**Directions:** The output is to match the entries below character for character.

Stored entries
========

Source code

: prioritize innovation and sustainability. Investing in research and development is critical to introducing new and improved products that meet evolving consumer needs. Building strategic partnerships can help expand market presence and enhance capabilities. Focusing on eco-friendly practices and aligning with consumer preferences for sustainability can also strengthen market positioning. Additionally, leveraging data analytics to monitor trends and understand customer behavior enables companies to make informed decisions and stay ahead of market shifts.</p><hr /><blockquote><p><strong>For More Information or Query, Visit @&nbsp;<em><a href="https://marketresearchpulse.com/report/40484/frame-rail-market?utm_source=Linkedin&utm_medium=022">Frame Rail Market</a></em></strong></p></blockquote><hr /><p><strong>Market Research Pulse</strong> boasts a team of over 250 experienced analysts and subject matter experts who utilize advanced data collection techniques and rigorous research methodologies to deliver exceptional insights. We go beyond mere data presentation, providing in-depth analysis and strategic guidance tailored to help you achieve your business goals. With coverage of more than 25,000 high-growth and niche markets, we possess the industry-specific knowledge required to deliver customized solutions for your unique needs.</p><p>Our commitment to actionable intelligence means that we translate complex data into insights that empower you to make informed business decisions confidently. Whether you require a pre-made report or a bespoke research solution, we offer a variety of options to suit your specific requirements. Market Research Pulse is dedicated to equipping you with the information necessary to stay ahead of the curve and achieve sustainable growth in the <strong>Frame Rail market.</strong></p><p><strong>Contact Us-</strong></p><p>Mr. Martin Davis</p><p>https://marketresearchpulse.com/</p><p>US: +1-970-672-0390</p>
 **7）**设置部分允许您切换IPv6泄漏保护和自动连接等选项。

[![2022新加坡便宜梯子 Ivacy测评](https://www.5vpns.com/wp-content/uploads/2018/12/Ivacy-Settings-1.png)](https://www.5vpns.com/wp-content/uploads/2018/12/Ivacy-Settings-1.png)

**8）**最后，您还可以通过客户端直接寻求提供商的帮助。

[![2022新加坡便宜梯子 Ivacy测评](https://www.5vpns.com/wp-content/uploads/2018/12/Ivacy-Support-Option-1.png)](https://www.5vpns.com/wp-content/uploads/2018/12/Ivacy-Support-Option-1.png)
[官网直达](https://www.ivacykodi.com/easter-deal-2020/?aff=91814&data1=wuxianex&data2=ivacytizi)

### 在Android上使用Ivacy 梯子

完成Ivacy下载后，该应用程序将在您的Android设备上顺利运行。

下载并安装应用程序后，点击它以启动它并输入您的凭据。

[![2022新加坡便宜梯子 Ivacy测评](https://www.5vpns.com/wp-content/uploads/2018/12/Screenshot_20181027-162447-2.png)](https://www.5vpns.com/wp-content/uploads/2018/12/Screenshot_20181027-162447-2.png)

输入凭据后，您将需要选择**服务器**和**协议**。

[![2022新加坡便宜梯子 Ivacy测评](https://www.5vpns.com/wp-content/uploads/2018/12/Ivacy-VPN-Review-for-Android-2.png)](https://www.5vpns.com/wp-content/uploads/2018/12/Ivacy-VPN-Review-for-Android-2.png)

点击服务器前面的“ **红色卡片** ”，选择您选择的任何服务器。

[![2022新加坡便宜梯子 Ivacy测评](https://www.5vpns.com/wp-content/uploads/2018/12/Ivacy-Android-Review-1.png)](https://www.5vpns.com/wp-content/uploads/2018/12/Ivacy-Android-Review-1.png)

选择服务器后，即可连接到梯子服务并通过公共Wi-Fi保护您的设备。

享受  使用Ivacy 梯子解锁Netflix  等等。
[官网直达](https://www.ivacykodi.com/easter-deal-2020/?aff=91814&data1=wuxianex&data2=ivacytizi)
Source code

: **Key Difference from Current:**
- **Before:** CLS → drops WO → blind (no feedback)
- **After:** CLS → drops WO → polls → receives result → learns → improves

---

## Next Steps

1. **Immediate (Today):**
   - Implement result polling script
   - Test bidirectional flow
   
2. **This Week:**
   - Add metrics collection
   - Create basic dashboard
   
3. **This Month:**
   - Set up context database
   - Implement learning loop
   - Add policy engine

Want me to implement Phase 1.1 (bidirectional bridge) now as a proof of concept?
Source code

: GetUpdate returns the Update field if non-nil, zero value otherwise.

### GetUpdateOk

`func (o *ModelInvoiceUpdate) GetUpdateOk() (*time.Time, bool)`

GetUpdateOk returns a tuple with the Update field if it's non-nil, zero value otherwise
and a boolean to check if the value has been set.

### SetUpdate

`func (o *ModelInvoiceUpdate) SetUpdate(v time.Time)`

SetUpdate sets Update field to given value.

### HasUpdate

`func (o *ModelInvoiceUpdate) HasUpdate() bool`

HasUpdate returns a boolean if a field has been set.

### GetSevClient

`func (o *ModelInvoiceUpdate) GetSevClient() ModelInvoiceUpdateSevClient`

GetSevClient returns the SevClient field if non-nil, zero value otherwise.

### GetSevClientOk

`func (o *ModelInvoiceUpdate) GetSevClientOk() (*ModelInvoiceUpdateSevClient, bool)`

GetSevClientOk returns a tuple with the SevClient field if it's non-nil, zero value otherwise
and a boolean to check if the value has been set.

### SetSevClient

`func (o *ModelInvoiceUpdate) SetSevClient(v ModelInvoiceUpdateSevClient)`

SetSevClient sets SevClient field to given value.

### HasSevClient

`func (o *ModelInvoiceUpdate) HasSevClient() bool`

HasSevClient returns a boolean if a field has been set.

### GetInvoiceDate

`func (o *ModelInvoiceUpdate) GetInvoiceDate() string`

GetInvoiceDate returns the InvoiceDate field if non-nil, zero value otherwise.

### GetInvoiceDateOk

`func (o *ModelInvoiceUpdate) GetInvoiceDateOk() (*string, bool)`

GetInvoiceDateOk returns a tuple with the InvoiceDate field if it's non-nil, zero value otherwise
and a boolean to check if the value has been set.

========

**Solved problem:**
Source code

: prioritize innovation and sustainability. Investing in research and development is critical to introducing new and improved products that meet evolving consumer needs. Building strategic partnerships can help expand market presence and enhance capabilities. Focusing on eco-friendly practices and aligning with consumer preferences for sustainability can also strengthen market positioning. Additionally, leveraging data analytics to monitor trends and understand customer behavior enables companies to make informed decisions and stay ahead of market shifts.</p><hr /><blockquote><p><strong>For More Information or Query, Visit @&nbsp;<em><a href="https://marketresearchpulse.com/report/40484/frame-rail-market?utm_source=Linkedin&utm_medium=022">Frame Rail Market</a></em></strong></p></blockquote><hr /><p><strong>Market Research Pulse</strong> boasts a team of over 250 experienced analysts and subject matter experts who utilize advanced data collection techniques and rigorous research methodologies to deliver exceptional insights. We go beyond mere data presentation, providing in-depth analysis and strategic guidance tailored to help you achieve your business goals. With coverage of more than 25,000 high-growth and niche markets, we possess the industry-specific knowledge required to deliver customized solutions for your unique needs.</p><p>Our commitment to actionable intelligence means that we translate complex data into insights that empower you to make informed business decisions confidently. Whether you require a pre-made report or a bespoke research solution, we offer a variety of options to suit your specific requirements. Market Research Pulse is dedicated to equipping you with the information necessary to stay ahead of the curve and achieve sustainable growth in the <strong>Frame Rail market.</strong></p><p><strong>Contact Us-</strong></p><p>Mr. Martin Davis</p><p>https://marketresearchpulse.com/</p><p>US: +1-970-672-0390</p>
 **7）**设置部分允许您切换IPv6泄漏保护和自动连接等选项。

[![2022新加坡便宜梯子 Ivacy测评](https://www.5vpns.com/wp-content/uploads/2018/12/Ivacy-Settings-1.png)](https://www.5vpns.com/wp-content/uploads/2018/12/Ivacy-Settings-1.png)

**8）**最后，您还可以通过客户端直接寻求提供商的帮助。

[![2022新加坡便宜梯子 Ivacy测评](https://www.5vpns.com/wp-content/uploads/2018/12/Ivacy-Support-Option-1.png)](https://www.5vpns.com/wp-content/uploads/2018/12/Ivacy-Support-Option-1.png)
[官网直达](https://www.ivacykodi.com/easter-deal-2020/?aff=91814&data1=wuxianex&data2=ivacytizi)

### 在Android上使用Ivacy 梯子

完成Ivacy下载后，该应用程序将在您的Android设备上顺利运行。

下载并安装应用程序后，点击它以启动它并输入您的凭据。

[![2022新加坡便宜梯子 Ivacy测评](https://www.5vpns.com/wp-content/uploads/2018/12/Screenshot_20181027-162447-2.png)](https://www.5vpns.com/wp-content/uploads/2018/12/Screenshot_20181027-162447-2.png)

输入凭据后，您将需要选择**服务器**和**协议**。

[![2022新加坡便宜梯子 Ivacy测评](https://www.5vpns.com/wp-content/uploads/2018/12/Ivacy-VPN-Review-for-Android-2.png)](https://www.5vpns.com/wp-content/uploads/2018/12/Ivacy-VPN-Review-for-Android-2.png)

点击服务器前面的“ **红色卡片** ”，选择您选择的任何服务器。

[![2022新加坡便宜梯子 Ivacy测评](https://www.5vpns.com/wp-content/uploads/2018/12/Ivacy-Android-Review-1.png)](https://www.5vpns.com/wp-content/uploads/2018/12/Ivacy-Android-Review-1.png)

选择服务器后，即可连接到梯子服务并通过公共Wi-Fi保护您的设备。

享受  使用Ivacy 梯子解锁Netflix  等等。
[官网直达](https://www.ivacykodi.com/easter-deal-2020/?aff=91814&data1=wuxianex&data2=ivacytizi)
Source code

: **Key Difference from Current:**
- **Before:** CLS → drops WO → blind (no feedback)
- **After:** CLS → drops WO → polls → receives result → learns → improves

---

## Next Steps

1. **Immediate (Today):**
   - Implement result polling script
   - Test bidirectional flow
   
2. **This Week:**
   - Add metrics collection
   - Create basic dashboard
   
3. **This Month:**
   - Set up context database
   - Implement learning loop
   - Add policy engine

Want me to implement Phase 1.1 (bidirectional bridge) now as a proof of concept?
Source code

: GetUpdate returns the Update field if non-nil, zero value otherwise.

### GetUpdateOk

`func (o *ModelInvoiceUpdate) GetUpdateOk() (*time.Time, bool)`

GetUpdateOk returns a tuple with the Update field if it's non-nil, zero value otherwise
and a boolean to check if the value has been set.

### SetUpdate

`func (o *ModelInvoiceUpdate) SetUpdate(v time.Time)`

SetUpdate sets Update field to given value.

### HasUpdate

`func (o *ModelInvoiceUpdate) HasUpdate() bool`

HasUpdate returns a boolean if a field has been set.

### GetSevClient

`func (o *ModelInvoiceUpdate) GetSevClient() ModelInvoiceUpdateSevClient`

GetSevClient returns the SevClient field if non-nil, zero value otherwise.

### GetSevClientOk

`func (o *ModelInvoiceUpdate) GetSevClientOk() (*ModelInvoiceUpdateSevClient, bool)`

GetSevClientOk returns a tuple with the SevClient field if it's non-nil, zero value otherwise
and a boolean to check if the value has been set.

### SetSevClient

`func (o *ModelInvoiceUpdate) SetSevClient(v ModelInvoiceUpdateSevClient)`

SetSevClient sets SevClient field to given value.

### HasSevClient

`func (o *ModelInvoiceUpdate) HasSevClient() bool`

HasSevClient returns a boolean if a field has been set.

### GetInvoiceDate

`func (o *ModelInvoiceUpdate) GetInvoiceDate() string`

GetInvoiceDate returns the InvoiceDate field if non-nil, zero value otherwise.

### GetInvoiceDateOk

`func (o *ModelInvoiceUpdate) GetInvoiceDateOk() (*string, bool)`

GetInvoiceDateOk returns a tuple with the InvoiceDate field if it's non-nil, zero value otherwise
and a boolean to check if the value has been set.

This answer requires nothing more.